DIRECTIVE
Go through the entries below and count the lines where "Automated" occurs. Give nothing but that number.

DATASET ENTRIES
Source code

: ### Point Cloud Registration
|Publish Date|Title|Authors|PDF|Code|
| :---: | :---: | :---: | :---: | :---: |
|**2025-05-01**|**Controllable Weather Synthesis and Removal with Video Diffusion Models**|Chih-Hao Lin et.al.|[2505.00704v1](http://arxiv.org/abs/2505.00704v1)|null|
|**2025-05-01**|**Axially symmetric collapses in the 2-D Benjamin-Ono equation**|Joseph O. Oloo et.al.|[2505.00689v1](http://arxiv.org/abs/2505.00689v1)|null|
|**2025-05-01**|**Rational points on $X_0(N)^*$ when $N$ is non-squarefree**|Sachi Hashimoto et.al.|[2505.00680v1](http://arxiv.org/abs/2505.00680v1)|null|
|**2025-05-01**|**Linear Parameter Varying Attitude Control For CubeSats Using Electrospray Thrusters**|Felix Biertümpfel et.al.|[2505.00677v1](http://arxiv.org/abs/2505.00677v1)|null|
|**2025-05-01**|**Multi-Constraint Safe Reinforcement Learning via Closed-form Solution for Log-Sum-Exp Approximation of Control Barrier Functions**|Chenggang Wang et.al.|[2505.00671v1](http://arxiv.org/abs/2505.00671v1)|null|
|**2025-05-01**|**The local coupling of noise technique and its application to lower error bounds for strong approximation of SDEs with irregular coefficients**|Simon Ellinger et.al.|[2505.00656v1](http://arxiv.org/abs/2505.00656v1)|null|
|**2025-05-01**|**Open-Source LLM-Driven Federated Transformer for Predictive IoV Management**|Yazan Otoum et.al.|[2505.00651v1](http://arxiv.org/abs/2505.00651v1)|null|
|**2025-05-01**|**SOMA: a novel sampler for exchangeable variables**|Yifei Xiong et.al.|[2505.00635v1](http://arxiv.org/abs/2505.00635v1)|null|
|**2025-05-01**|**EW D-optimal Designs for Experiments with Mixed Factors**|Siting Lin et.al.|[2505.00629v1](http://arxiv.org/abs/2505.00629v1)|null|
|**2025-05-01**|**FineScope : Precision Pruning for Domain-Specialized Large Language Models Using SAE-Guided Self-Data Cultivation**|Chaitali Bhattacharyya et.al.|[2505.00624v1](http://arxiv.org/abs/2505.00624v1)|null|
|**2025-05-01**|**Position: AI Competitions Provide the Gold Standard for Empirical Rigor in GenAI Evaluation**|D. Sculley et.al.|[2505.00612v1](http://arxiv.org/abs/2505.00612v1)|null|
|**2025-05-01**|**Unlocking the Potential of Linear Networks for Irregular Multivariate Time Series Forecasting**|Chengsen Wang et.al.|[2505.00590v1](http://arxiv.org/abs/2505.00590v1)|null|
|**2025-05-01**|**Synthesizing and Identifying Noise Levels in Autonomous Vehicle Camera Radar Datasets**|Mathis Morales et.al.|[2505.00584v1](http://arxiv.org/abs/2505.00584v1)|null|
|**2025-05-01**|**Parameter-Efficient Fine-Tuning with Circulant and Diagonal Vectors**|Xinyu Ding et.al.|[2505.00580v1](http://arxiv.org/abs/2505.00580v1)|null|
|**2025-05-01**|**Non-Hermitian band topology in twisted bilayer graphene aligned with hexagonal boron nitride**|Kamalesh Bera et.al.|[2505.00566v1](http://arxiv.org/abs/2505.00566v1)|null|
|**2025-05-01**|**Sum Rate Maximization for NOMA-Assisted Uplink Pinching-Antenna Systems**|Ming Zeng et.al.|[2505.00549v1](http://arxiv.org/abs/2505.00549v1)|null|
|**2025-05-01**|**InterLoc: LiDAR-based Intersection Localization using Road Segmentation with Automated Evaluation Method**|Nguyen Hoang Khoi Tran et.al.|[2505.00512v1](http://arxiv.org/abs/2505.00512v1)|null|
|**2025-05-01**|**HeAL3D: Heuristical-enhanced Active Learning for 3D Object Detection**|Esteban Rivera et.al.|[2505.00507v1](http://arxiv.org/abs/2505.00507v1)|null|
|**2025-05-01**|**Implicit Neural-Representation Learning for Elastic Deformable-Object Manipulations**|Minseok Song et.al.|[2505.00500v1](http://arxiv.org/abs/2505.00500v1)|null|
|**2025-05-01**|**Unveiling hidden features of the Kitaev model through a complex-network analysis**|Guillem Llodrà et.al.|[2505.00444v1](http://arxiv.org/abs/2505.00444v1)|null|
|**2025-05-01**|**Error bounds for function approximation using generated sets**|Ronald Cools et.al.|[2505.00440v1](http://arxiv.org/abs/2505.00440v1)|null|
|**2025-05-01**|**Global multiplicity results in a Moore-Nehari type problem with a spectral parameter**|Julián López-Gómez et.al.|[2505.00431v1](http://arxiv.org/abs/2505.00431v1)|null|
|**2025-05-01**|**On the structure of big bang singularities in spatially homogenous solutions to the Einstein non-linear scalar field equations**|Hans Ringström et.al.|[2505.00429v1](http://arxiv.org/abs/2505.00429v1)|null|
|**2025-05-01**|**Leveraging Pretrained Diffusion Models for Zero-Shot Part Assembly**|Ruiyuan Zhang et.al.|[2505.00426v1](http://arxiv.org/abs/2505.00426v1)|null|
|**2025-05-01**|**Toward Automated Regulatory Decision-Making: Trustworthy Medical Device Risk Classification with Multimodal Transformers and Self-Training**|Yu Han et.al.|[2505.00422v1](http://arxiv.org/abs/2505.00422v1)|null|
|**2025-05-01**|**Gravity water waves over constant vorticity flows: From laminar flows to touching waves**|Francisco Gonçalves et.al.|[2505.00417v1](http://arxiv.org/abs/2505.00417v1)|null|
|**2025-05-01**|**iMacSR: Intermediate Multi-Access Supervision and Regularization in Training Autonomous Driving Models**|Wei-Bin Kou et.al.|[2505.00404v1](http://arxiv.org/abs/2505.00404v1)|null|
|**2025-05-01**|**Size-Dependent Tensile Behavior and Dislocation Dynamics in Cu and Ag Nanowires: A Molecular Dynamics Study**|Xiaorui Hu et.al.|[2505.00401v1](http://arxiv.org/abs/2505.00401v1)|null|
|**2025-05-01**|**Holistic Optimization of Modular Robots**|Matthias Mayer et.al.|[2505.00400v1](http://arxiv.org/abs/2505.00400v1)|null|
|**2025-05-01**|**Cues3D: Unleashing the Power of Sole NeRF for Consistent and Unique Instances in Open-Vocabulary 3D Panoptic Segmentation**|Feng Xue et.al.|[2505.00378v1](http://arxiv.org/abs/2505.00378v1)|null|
--
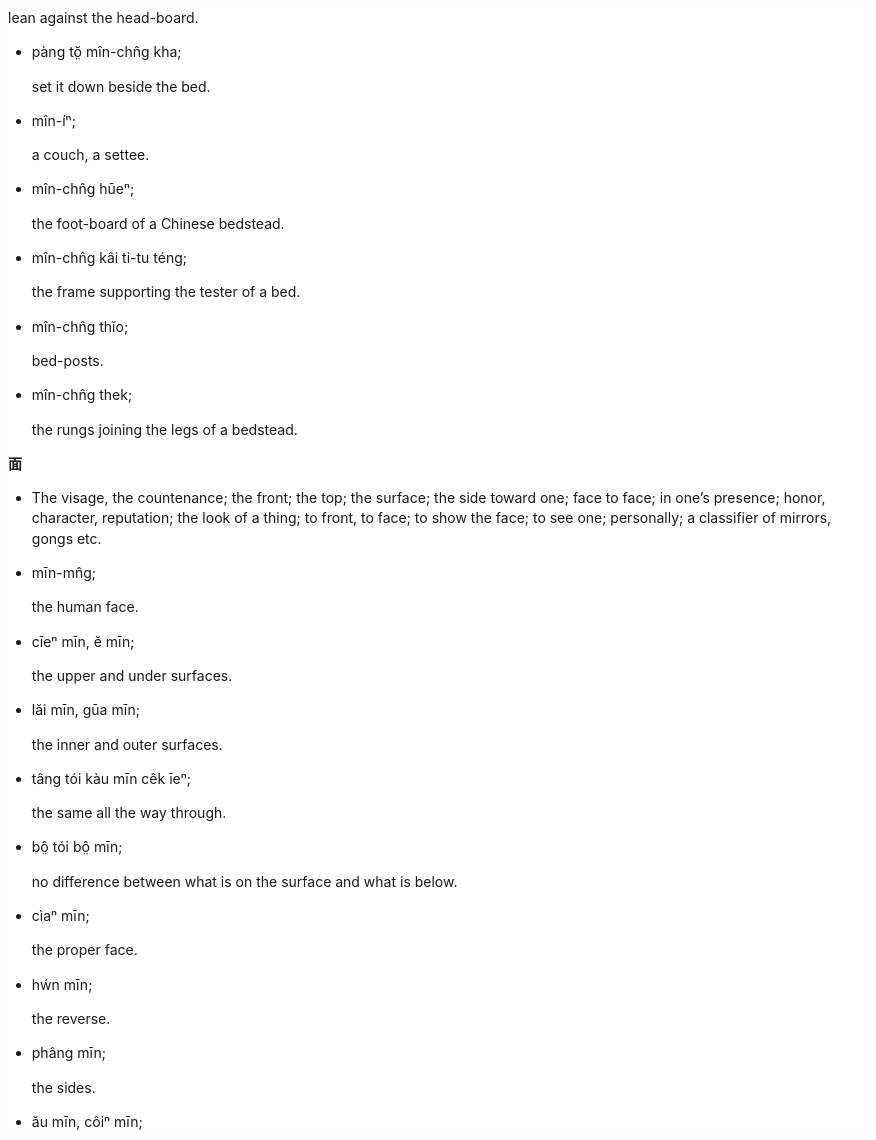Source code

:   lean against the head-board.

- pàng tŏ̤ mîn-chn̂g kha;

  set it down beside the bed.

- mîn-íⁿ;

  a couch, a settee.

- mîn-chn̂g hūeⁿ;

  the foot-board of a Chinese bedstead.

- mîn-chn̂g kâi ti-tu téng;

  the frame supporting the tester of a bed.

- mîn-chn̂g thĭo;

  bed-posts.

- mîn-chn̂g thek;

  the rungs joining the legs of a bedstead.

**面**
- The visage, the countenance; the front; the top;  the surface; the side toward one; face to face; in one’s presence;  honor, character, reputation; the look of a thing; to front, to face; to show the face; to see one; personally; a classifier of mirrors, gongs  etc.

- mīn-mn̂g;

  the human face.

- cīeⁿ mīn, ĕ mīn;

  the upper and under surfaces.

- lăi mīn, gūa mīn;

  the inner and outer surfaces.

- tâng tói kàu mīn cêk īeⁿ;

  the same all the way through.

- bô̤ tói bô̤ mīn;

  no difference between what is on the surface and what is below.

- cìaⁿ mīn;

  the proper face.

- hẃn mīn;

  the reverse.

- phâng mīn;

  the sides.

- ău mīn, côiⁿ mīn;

YOUR RESPONSE
2